### [Task]
Repeat everything from the line with "GM Atabayev Maksat: median" down to the line with "The value of", both included, word for word, leaving out the pictures.

### [Data for processing]
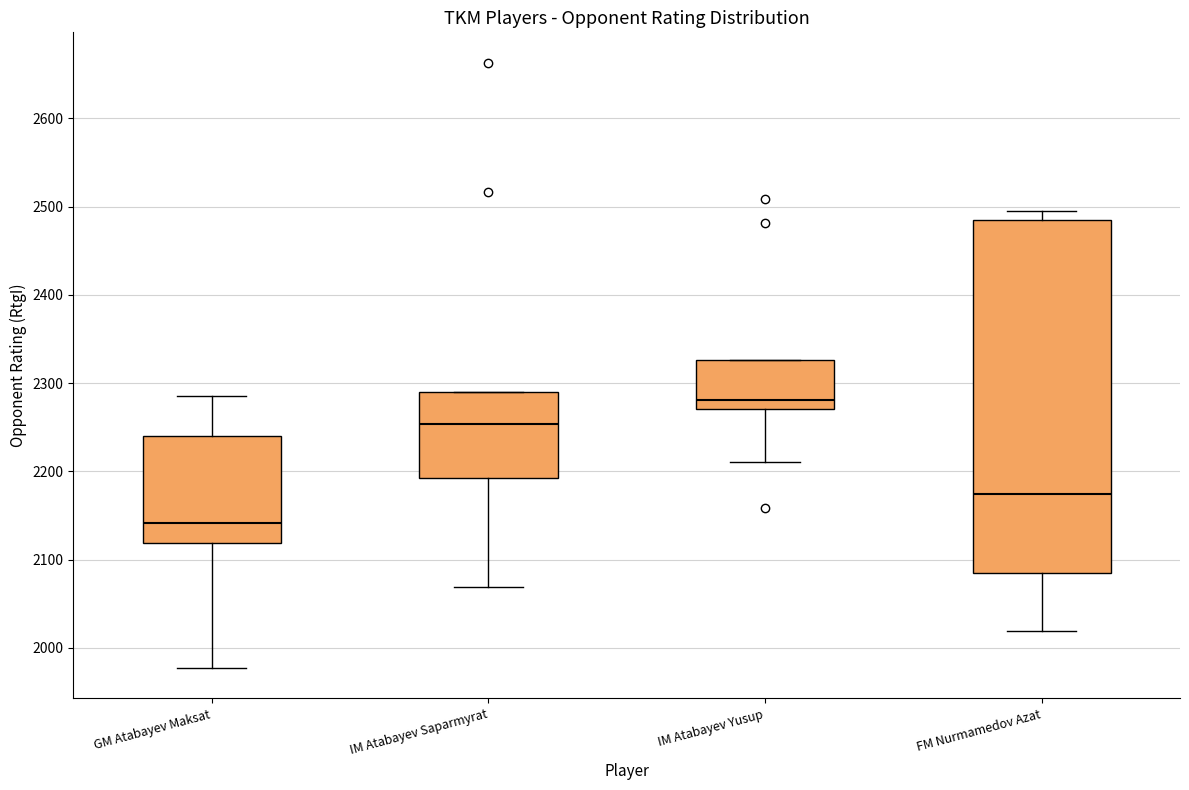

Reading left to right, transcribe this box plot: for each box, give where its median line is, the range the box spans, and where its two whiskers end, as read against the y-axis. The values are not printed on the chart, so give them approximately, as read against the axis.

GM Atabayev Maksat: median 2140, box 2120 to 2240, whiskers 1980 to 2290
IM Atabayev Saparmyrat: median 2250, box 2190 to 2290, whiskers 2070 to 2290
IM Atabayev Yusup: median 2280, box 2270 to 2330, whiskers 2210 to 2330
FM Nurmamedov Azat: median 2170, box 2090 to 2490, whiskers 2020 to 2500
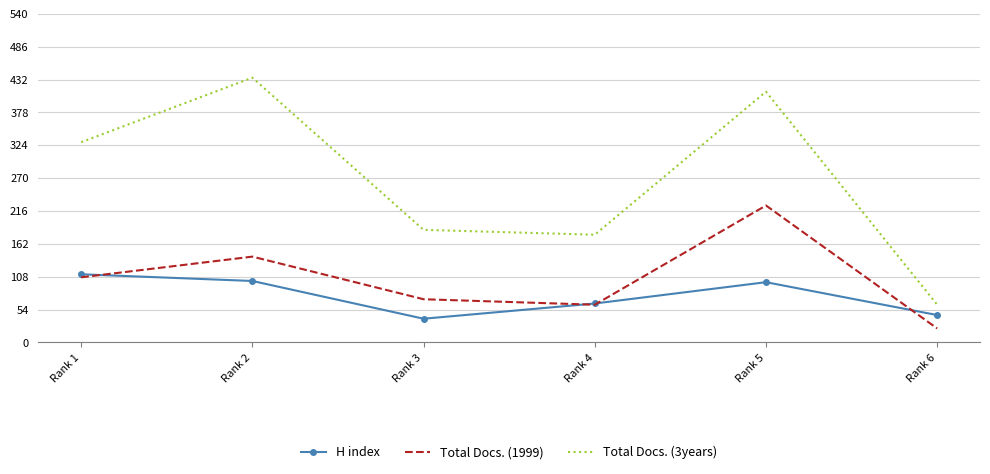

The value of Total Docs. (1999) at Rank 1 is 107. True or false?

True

---

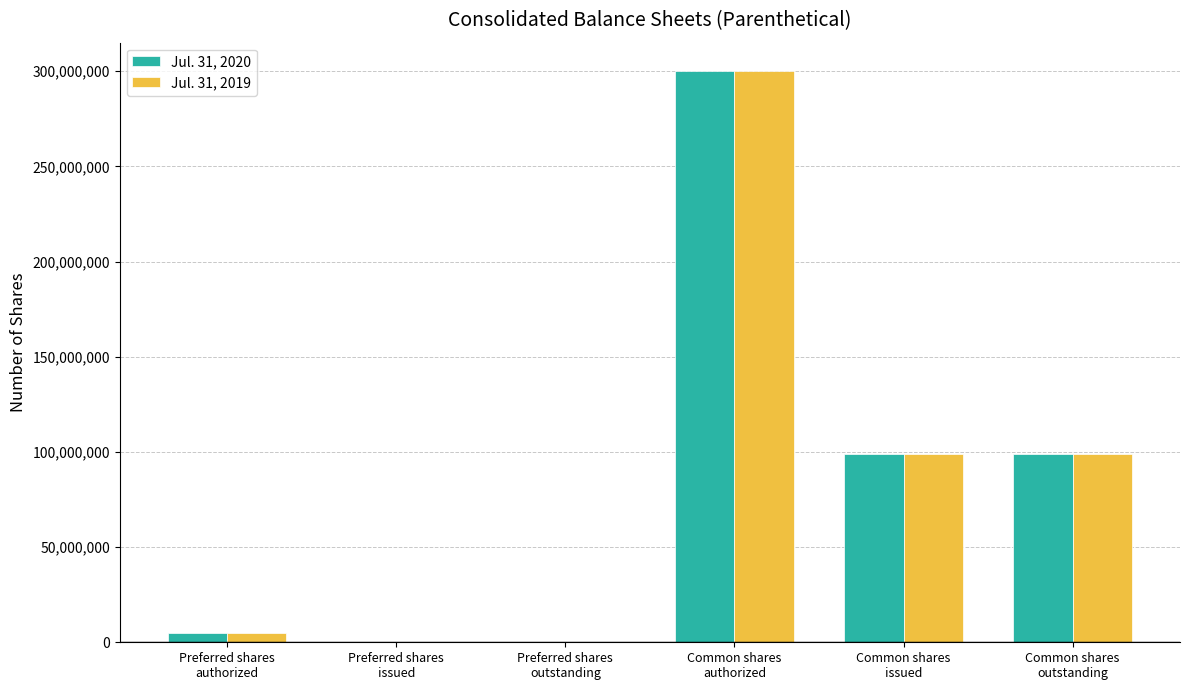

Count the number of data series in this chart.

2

### [Answer space]
GM Atabayev Maksat: median 2140, box 2120 to 2240, whiskers 1980 to 2290
IM Atabayev Saparmyrat: median 2250, box 2190 to 2290, whiskers 2070 to 2290
IM Atabayev Yusup: median 2280, box 2270 to 2330, whiskers 2210 to 2330
FM Nurmamedov Azat: median 2170, box 2090 to 2490, whiskers 2020 to 2500

The value of Total Docs. (1999) at Rank 1 is 107. True or false?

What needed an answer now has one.